ExxonMobil, the largest U.S. oil company, reported its smallest quarterly profit since 1999, a 63% plunge from a year ago, as oil prices remain depressed.
Shares of Exxon, though, edged up 0.3% to $88.25 in premarket trading as the company's beat expectations.
The Irving, Texas, company reported a profit of $1.81 billion, or 43 cents a share, down from $4.94 billion, or $1.17 a share, a year earlier. Analysts polled by Thomson Reuters expected a per-share profit of 31 cents.
Revenue dropped 28% to $48.71 billion. Analysts had forecast revenue declining to $48.14 billion.
Profit in the exploration and production, or upstream, business swung to a $76 million loss. In the U.S., the upstream division widened its loss to $832 million from $52 million a year earlier.

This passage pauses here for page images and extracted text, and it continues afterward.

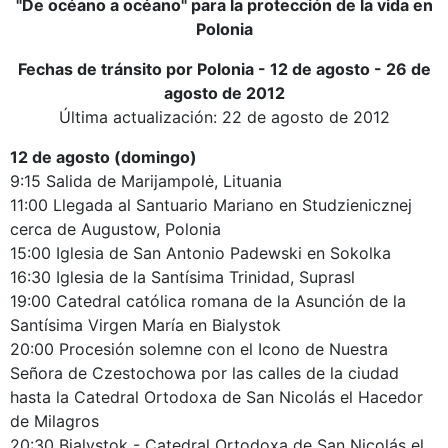
"De océano a océano" para la protección de la vida en
Polonia
Fechas de tránsito por Polonia - 12 de agosto - 26 de
agosto de 2012
Última actualización: 22 de agosto de 2012
12 de agosto (domingo)
9:15 Salida de Marijampolė, Lituania
11:00 Llegada al Santuario Mariano en Studzienicznej
cerca de Augustow, Polonia
15:00 Iglesia de San Antonio Padewski en Sokolka
16:30 Iglesia de la Santísima Trinidad, Suprasl
19:00 Catedral católica romana de la Asunción de la
Santísima Virgen María en Bialystok
20:00 Procesión solemne con el Icono de Nuestra
Señora de Czestochowa por las calles de la ciudad
hasta la Catedral Ortodoxa de San Nicolás el Hacedor
de Milagros
20:30 Bialystok - Catedral Ortodoxa de San Nicolás el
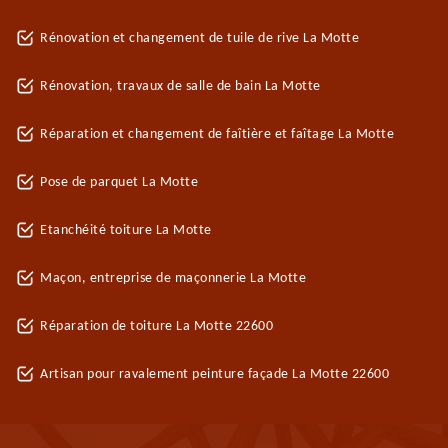
Rénovation et changement de tuile de rive La Motte
Rénovation, travaux de salle de bain La Motte
Réparation et changement de faîtière et faîtage La Motte
Pose de parquet La Motte
Etanchéité toiture La Motte
Maçon, entreprise de maçonnerie La Motte
Réparation de toiture La Motte 22600
Artisan pour ravalement peinture façade La Motte 22600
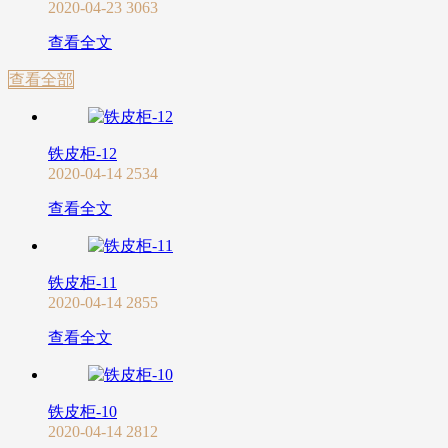
2020-04-23
3063
查看全文
查看全部
铁皮柜-12
2020-04-14
2534
查看全文
铁皮柜-11
2020-04-14
2855
查看全文
铁皮柜-10
2020-04-14
2812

Exxon also was hurt by declining profit in the downstream division, which had previously been a boon amid lower prices for oil and gas.
In the latest quarter, refining and marketing earnings, or downstream, plunged 46% to $906 million. Exxon said weaker margins decreased earnings by $860 million while volume and mix effects increased earnings by $10 million.
Exxon said it cut its capital spending by 33% from the prior year to $5.13 billion.
Exxon has moved to conserve cash as oil and gas prices languish at their lowest levels in more than a decade.
Oil companies around the world have been battered by a price crash that has left crude and natural gas stubbornly low. Producing countries such as Saudi Arabia and major international oil companies like Chevron have all continued to pump more fuel in the face of the crisis -- a standoff that shows no signs of abating.